Somewhere other than this, the
Young Explorers Club is meeting,
ten boys in a church basement,
community center, or bingo hall,
someplace where it doesn’t
sound ridiculous, this pledge
to be a certain way and do
certain things.

Young Explorers promise, for example,
to remove plastic bags from trees,
when weather permits and when
they have built tall enough ladders
or long enough hooks, over the course
of many weeks. They also pledge

to take notice of things like
dead squirrels in alleys—
not to remove them, but
simply to take note, pause,
when they are out walking.

In this way, the Young Explorers think,
no life can ever be wasted. Crows know
the truth: that nothing ever is, not when
the world abounds with young explorers,

and all of them so hungry.


For Open Link Night at dVerse Poets. Also, it should be noted that the phrase Young Explorers Club is from Jesse S. Mitchell’s poem by that name. The title popped up in my inbox because I follow his blog, and my mind started working. Please be sure to check out his poem, too — it will give you a lot to think about.


14 thoughts on “Meetings

  1. Thanks, Jesse … I’m so glad you weren’t offended by my stealing an idea from your title. I wrote my poem just from the title of yours, and then read your poem afterwards — it’s interesting that we both mentioned creatures devouring other dead creatures.

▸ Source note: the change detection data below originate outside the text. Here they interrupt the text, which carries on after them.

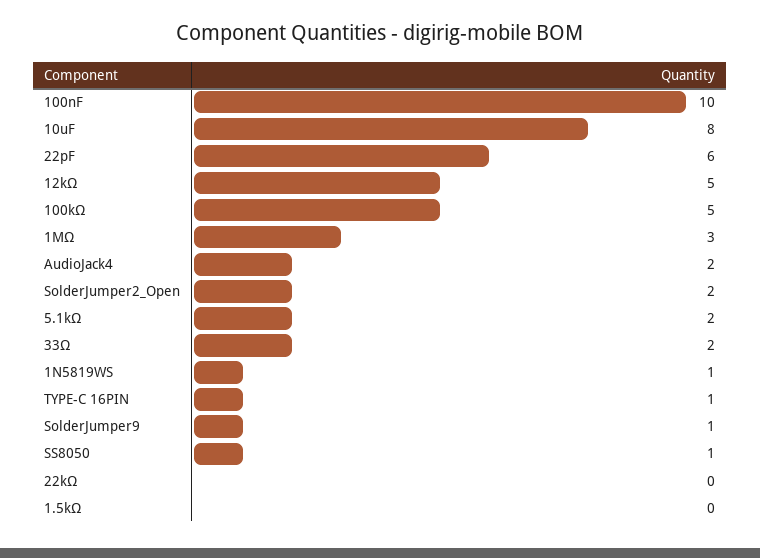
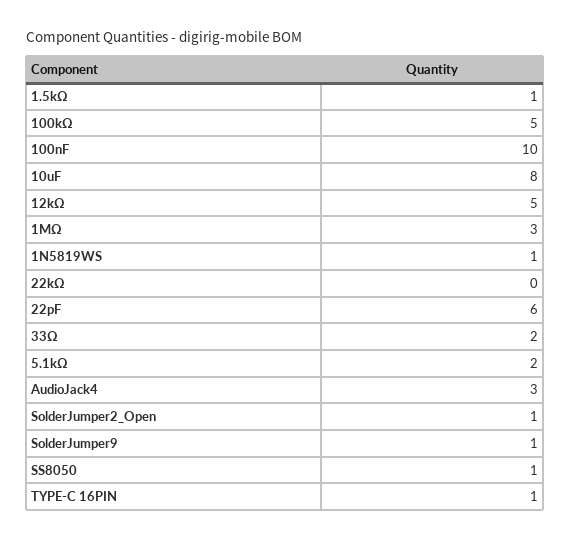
  {
    "100nF": 10,
    "10uF": 8,
    "22pF": 6,
    "12kΩ": 5,
    "100kΩ": 5,
    "1MΩ": 3,
-   "AudioJack4": 2,
+   "AudioJack4": 3,
-   "SolderJumper2_Open": 2,
+   "SolderJumper2_Open": 1,
    "5.1kΩ": 2,
    "33Ω": 2,
    "1N5819WS": 1,
    "TYPE-C 16PIN": 1,
    "SolderJumper9": 1,
    "SS8050": 1,
    "22kΩ": 0,
-   "1.5kΩ": 0
+   "1.5kΩ": 1
  }

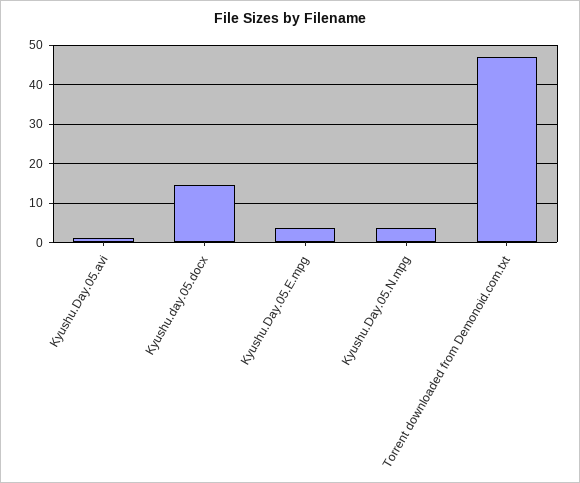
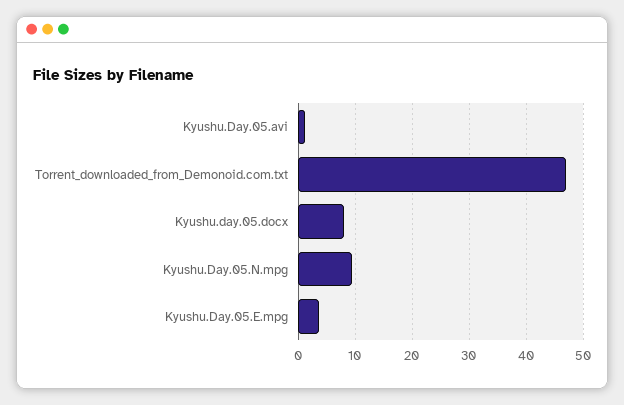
  {
    "Kyushu.Day.05.avi": 2,
-   "Kyushu.day.05.docx": 14,
+   "Kyushu.day.05.docx": 8,
    "Kyushu.Day.05.E.mpg": 4,
-   "Kyushu.Day.05.N.mpg": 4,
+   "Kyushu.Day.05.N.mpg": 10,
    "Torrent downloaded from Demonoid.com.txt": 48
  }

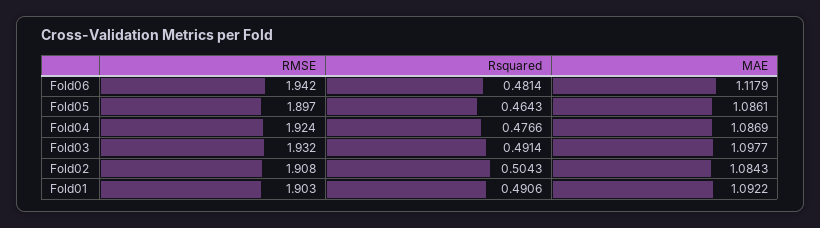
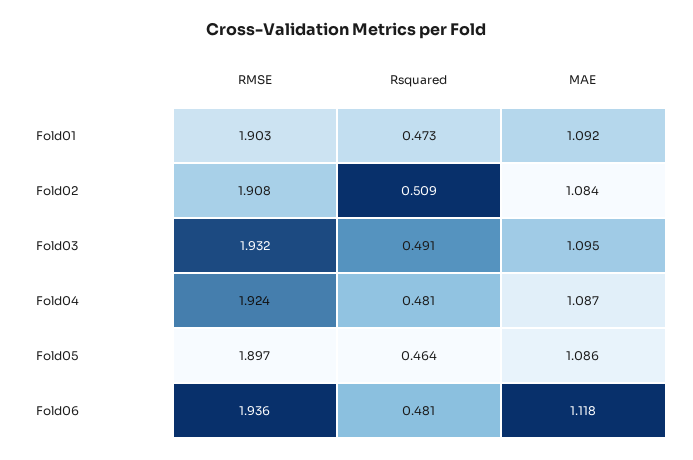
  {
    "RMSE": {
-     "Fold06": 1.942,
+     "Fold06": 1.936,
      "Fold05": 1.897,
      "Fold04": 1.924,
      "Fold03": 1.932,
      "Fold02": 1.908,
      "Fold01": 1.903
    },
    "Rsquared": {
      "Fold06": 0.4814,
      "Fold05": 0.4643,
-     "Fold04": 0.4766,
+     "Fold04": 0.481,
      "Fold03": 0.4914,
-     "Fold02": 0.5043,
+     "Fold02": 0.509,
-     "Fold01": 0.4906
+     "Fold01": 0.473
    },
    "MAE": {
      "Fold06": 1.1179,
      "Fold05": 1.0861,
      "Fold04": 1.0869,
-     "Fold03": 1.0977,
+     "Fold03": 1.095,
      "Fold02": 1.0843,
      "Fold01": 1.0922
    }
  }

  2. i think it is a beautiful thing to learn….to be a noticer…i find a bit sad they have to hide away a bit because of its ‘absurdity’ of being a certain way…

  3. Keep going back to the final lines and the words:
    “Crows know
    the truth: that nothing ever is, not when
    the world abounds with young explorers,

    and all of them so hungry.”

    Because hunger for truth, beauty, detail is what drives us as poets to notice, to encourage our kids and those around us to notice. It’s what the teens in my life most want — to be noticed, especially by their parents. Hmmm…different than what you intended, I suspect, but those lines have captured my heart and gotten me thinking. Thank you.

    • Thank you so much for that interpretation, Cindee! I love it. It wasn’t completely intended, but I think there was a bit of it there, in that I didn’t want to suggest that the scavenging animals are grotesque or wrong in any way. Young creatures are hungry, and they and their parents find what feeds them. I love what you said about poets and teenagers — hunger isn’t always just for food, that’s for sure.